The Pirate Bay is under a lot of pressure these days. The founders of the P2P site could be facing a $4 million-dollars fine for “intent to violate copyrights”. The thing that makes P2P file-sharing software providers untouchable is that their servers only contain links to sources where content can be downloaded.
Swedish authorities are prosecuting The Pirate Bay by arguing that they generate advertising revenues indirectly on tools serving illegal downloading purposes. A conversation started on Techcrunch to figure out how much exactly they were making out of those ads – educated guesses aim between 1 and 4 million a year.
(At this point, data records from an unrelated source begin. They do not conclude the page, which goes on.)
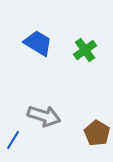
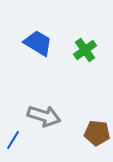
brown pentagon: rotated 25 degrees counterclockwise
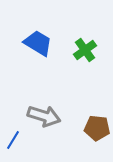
brown pentagon: moved 5 px up
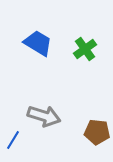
green cross: moved 1 px up
brown pentagon: moved 4 px down
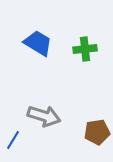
green cross: rotated 30 degrees clockwise
brown pentagon: rotated 15 degrees counterclockwise
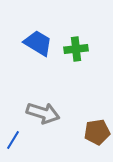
green cross: moved 9 px left
gray arrow: moved 1 px left, 3 px up
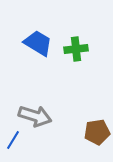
gray arrow: moved 8 px left, 3 px down
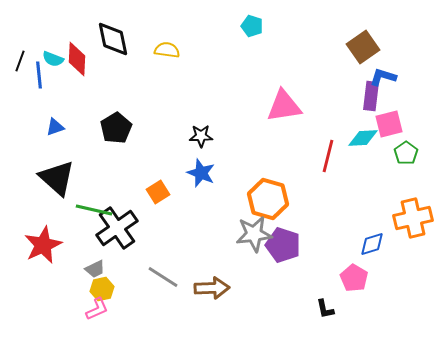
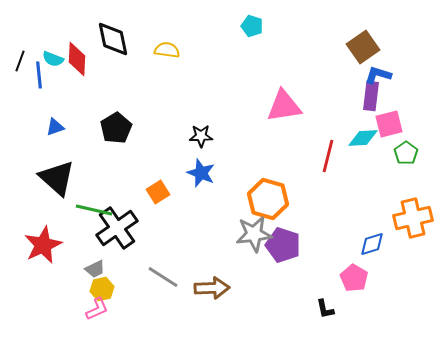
blue L-shape: moved 5 px left, 2 px up
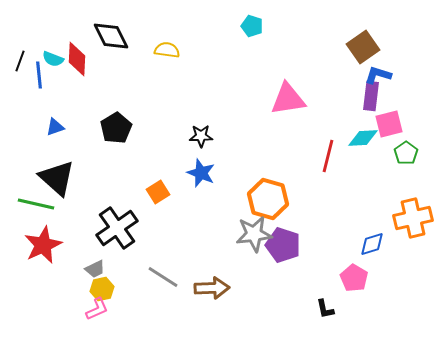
black diamond: moved 2 px left, 3 px up; rotated 15 degrees counterclockwise
pink triangle: moved 4 px right, 7 px up
green line: moved 58 px left, 6 px up
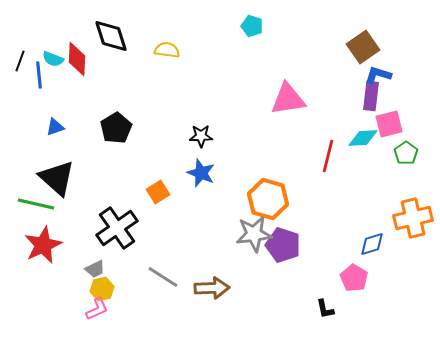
black diamond: rotated 9 degrees clockwise
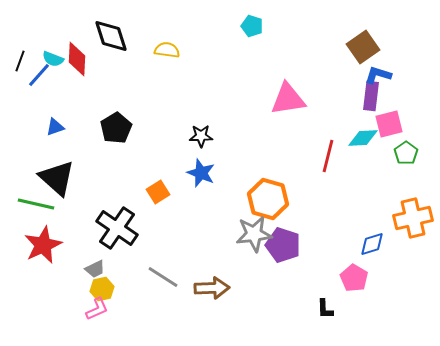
blue line: rotated 48 degrees clockwise
black cross: rotated 21 degrees counterclockwise
black L-shape: rotated 10 degrees clockwise
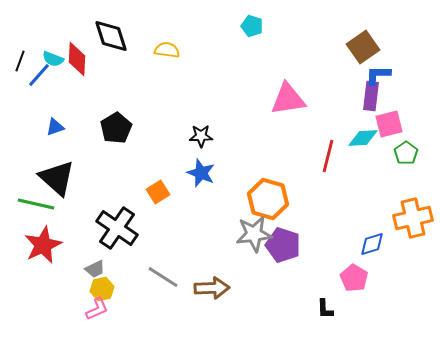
blue L-shape: rotated 16 degrees counterclockwise
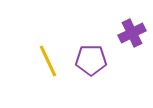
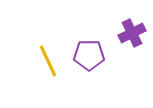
purple pentagon: moved 2 px left, 5 px up
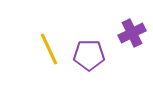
yellow line: moved 1 px right, 12 px up
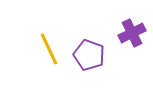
purple pentagon: rotated 20 degrees clockwise
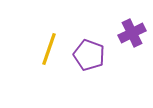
yellow line: rotated 44 degrees clockwise
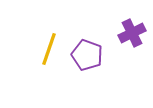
purple pentagon: moved 2 px left
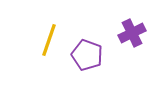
yellow line: moved 9 px up
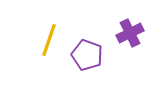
purple cross: moved 2 px left
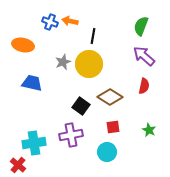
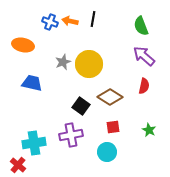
green semicircle: rotated 42 degrees counterclockwise
black line: moved 17 px up
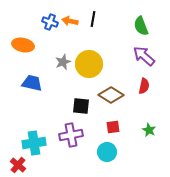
brown diamond: moved 1 px right, 2 px up
black square: rotated 30 degrees counterclockwise
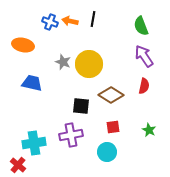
purple arrow: rotated 15 degrees clockwise
gray star: rotated 28 degrees counterclockwise
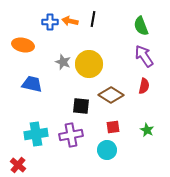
blue cross: rotated 21 degrees counterclockwise
blue trapezoid: moved 1 px down
green star: moved 2 px left
cyan cross: moved 2 px right, 9 px up
cyan circle: moved 2 px up
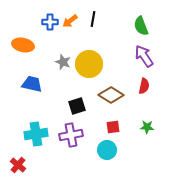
orange arrow: rotated 49 degrees counterclockwise
black square: moved 4 px left; rotated 24 degrees counterclockwise
green star: moved 3 px up; rotated 24 degrees counterclockwise
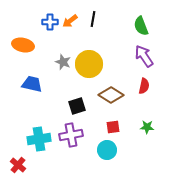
cyan cross: moved 3 px right, 5 px down
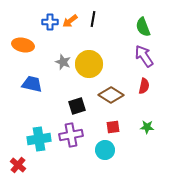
green semicircle: moved 2 px right, 1 px down
cyan circle: moved 2 px left
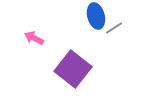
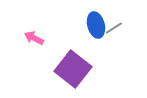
blue ellipse: moved 9 px down
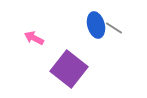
gray line: rotated 66 degrees clockwise
purple square: moved 4 px left
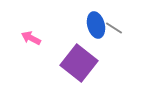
pink arrow: moved 3 px left
purple square: moved 10 px right, 6 px up
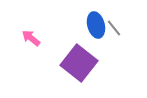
gray line: rotated 18 degrees clockwise
pink arrow: rotated 12 degrees clockwise
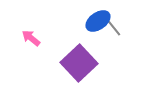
blue ellipse: moved 2 px right, 4 px up; rotated 70 degrees clockwise
purple square: rotated 9 degrees clockwise
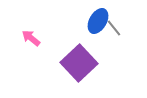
blue ellipse: rotated 25 degrees counterclockwise
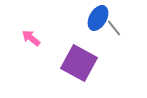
blue ellipse: moved 3 px up
purple square: rotated 18 degrees counterclockwise
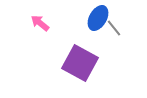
pink arrow: moved 9 px right, 15 px up
purple square: moved 1 px right
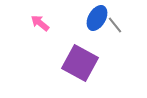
blue ellipse: moved 1 px left
gray line: moved 1 px right, 3 px up
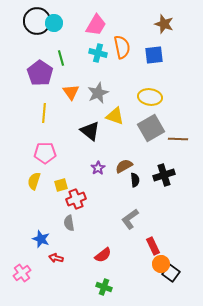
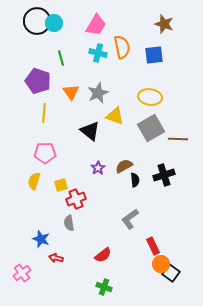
purple pentagon: moved 2 px left, 8 px down; rotated 15 degrees counterclockwise
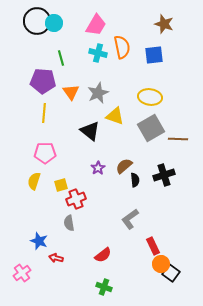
purple pentagon: moved 5 px right; rotated 15 degrees counterclockwise
brown semicircle: rotated 12 degrees counterclockwise
blue star: moved 2 px left, 2 px down
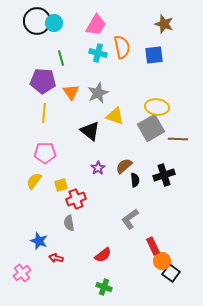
yellow ellipse: moved 7 px right, 10 px down
yellow semicircle: rotated 18 degrees clockwise
orange circle: moved 1 px right, 3 px up
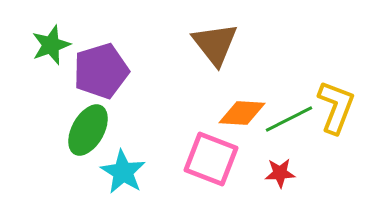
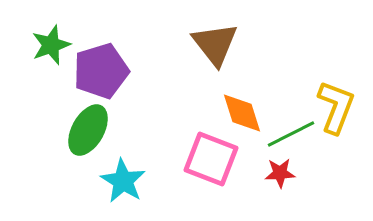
orange diamond: rotated 69 degrees clockwise
green line: moved 2 px right, 15 px down
cyan star: moved 9 px down
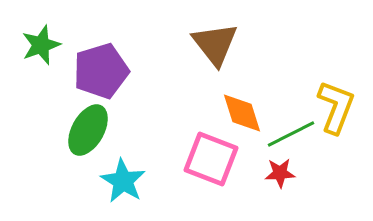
green star: moved 10 px left
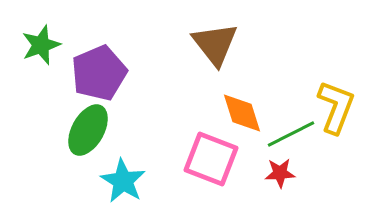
purple pentagon: moved 2 px left, 2 px down; rotated 6 degrees counterclockwise
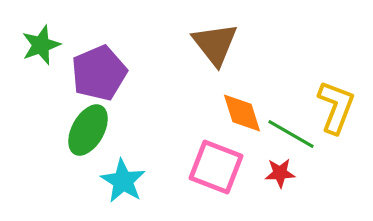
green line: rotated 57 degrees clockwise
pink square: moved 5 px right, 8 px down
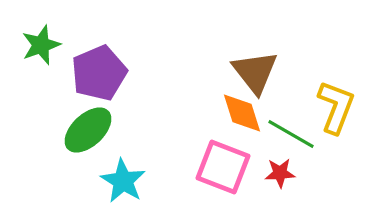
brown triangle: moved 40 px right, 28 px down
green ellipse: rotated 18 degrees clockwise
pink square: moved 7 px right
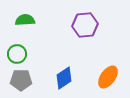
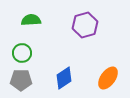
green semicircle: moved 6 px right
purple hexagon: rotated 10 degrees counterclockwise
green circle: moved 5 px right, 1 px up
orange ellipse: moved 1 px down
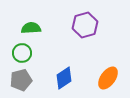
green semicircle: moved 8 px down
gray pentagon: rotated 15 degrees counterclockwise
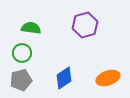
green semicircle: rotated 12 degrees clockwise
orange ellipse: rotated 35 degrees clockwise
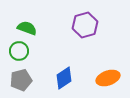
green semicircle: moved 4 px left; rotated 12 degrees clockwise
green circle: moved 3 px left, 2 px up
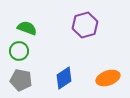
gray pentagon: rotated 25 degrees clockwise
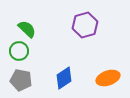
green semicircle: moved 1 px down; rotated 24 degrees clockwise
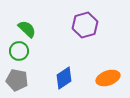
gray pentagon: moved 4 px left
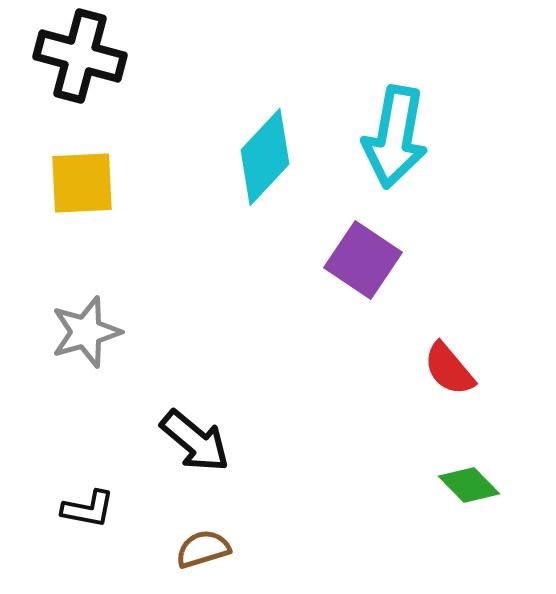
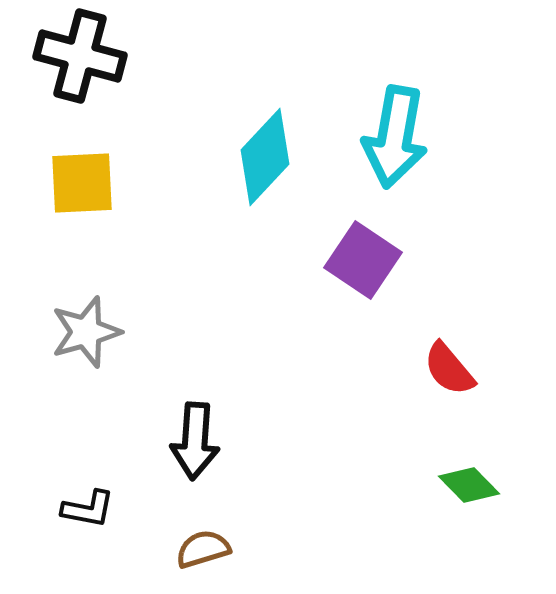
black arrow: rotated 54 degrees clockwise
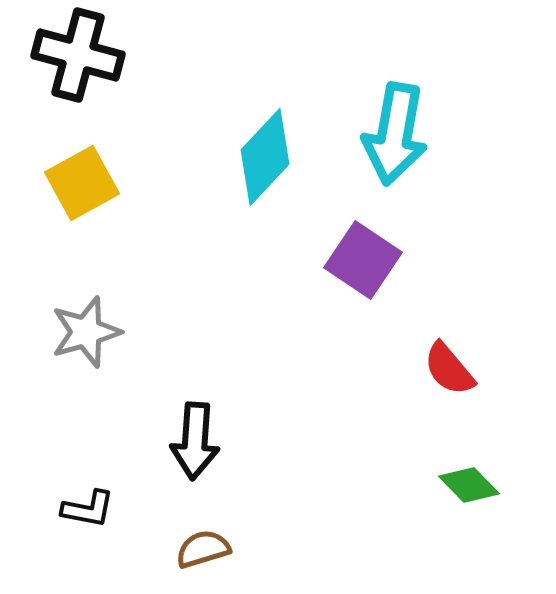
black cross: moved 2 px left, 1 px up
cyan arrow: moved 3 px up
yellow square: rotated 26 degrees counterclockwise
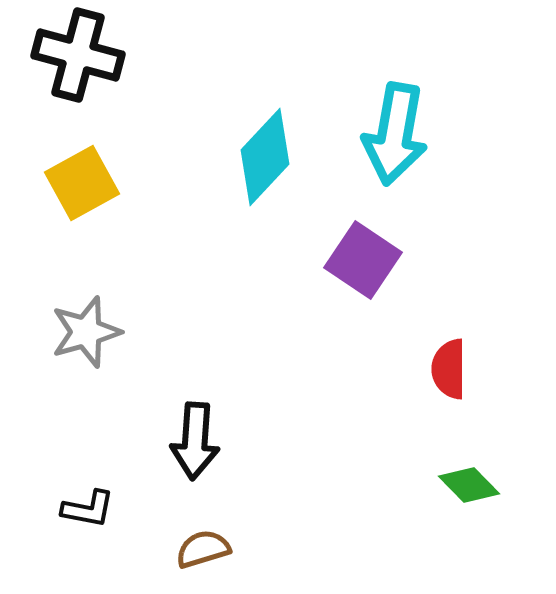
red semicircle: rotated 40 degrees clockwise
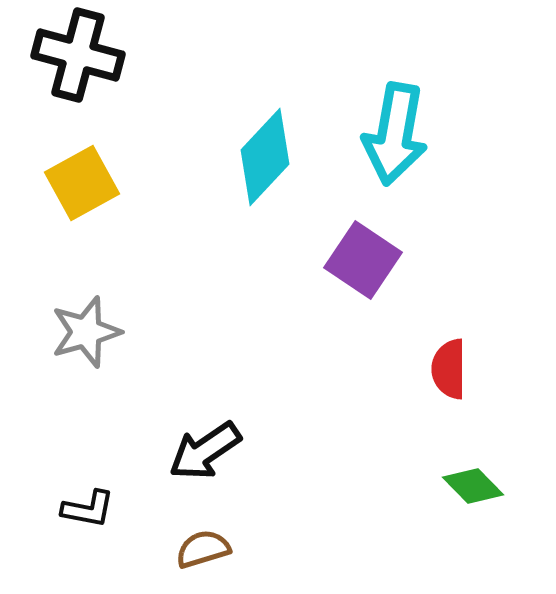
black arrow: moved 10 px right, 10 px down; rotated 52 degrees clockwise
green diamond: moved 4 px right, 1 px down
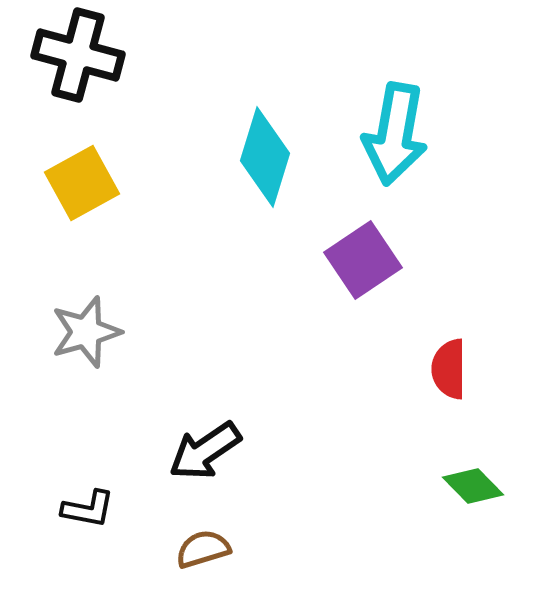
cyan diamond: rotated 26 degrees counterclockwise
purple square: rotated 22 degrees clockwise
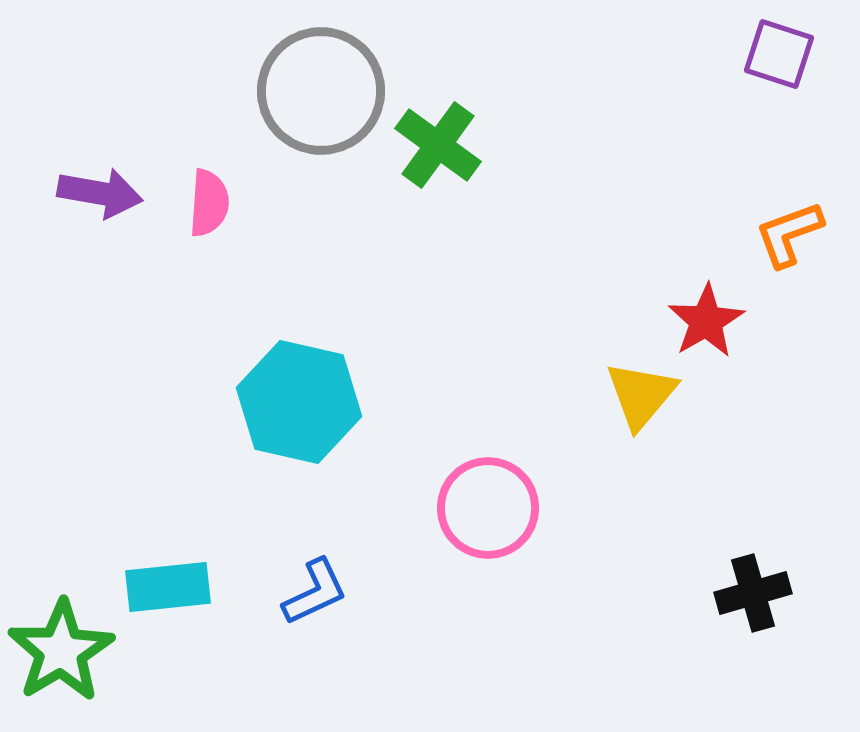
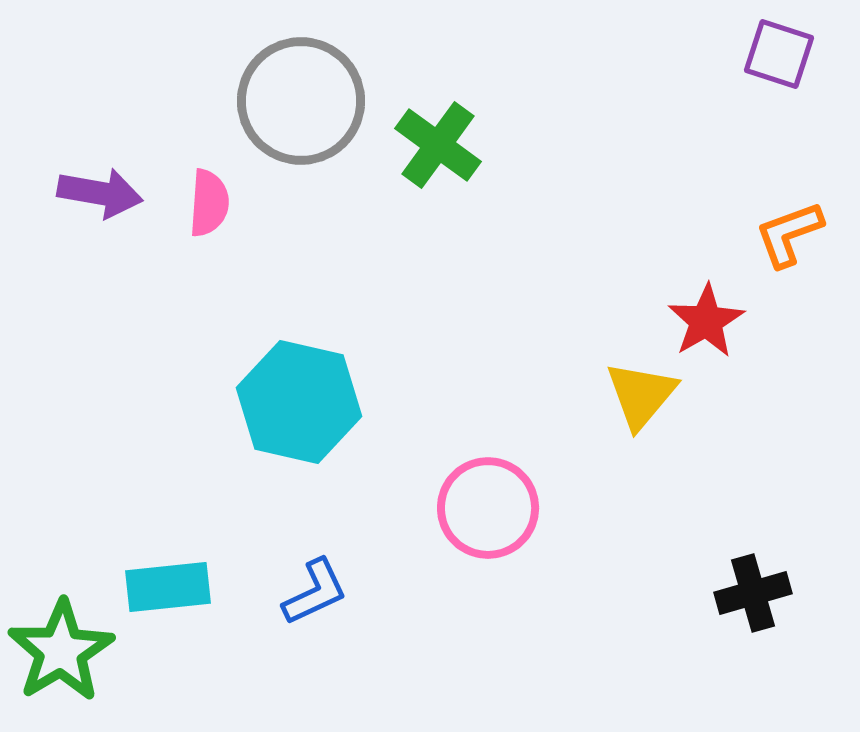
gray circle: moved 20 px left, 10 px down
BBC Click’s Dan Simmon has video interviewed the Pirates a few weeks ago. Quite surprisingly, the founders don’t like to be called outlaw, saying that they are only being fair by allowing users to get the most out of what the Web has to offer.
I think this sends us back to Steal This Film II, where the League of Noble Peers perfectly explains why there’s a copyrights war going on right now. Hollywood studios don’t really care that much about people getting movies for free, but they truly care about not controlling those channels of free distribution.
As the narrator says in the documentary:
In fighting file-sharing, the entertainment industry is fighting the fundamental structure of the Internet.
And someone quoting Mark Getty of Getty Images says:
Intellectual Property is the oil of the 21st century
The Pirate Bay trial is not about getting a few million dollars back for Hollywood. It is a form of war on the control of copyrights. Hollywood wants to keep control over the incremental value of the material they produce. P2P file-sharing is probably the most effective way to distribute movies at the lowest cost possible. How could Hollywood not like this?
I’m sure that if Bay Pirates were sharing their ad revenues with Hollywood’s studios, Hollywood would become a big fan of P2P file-sharing. They would even probably become the Pirates main advertiser. But for this, The Pirate Bay has to admit they indirectly distribute copyrighted content. It simply is a game of who’s going to drop the gun first.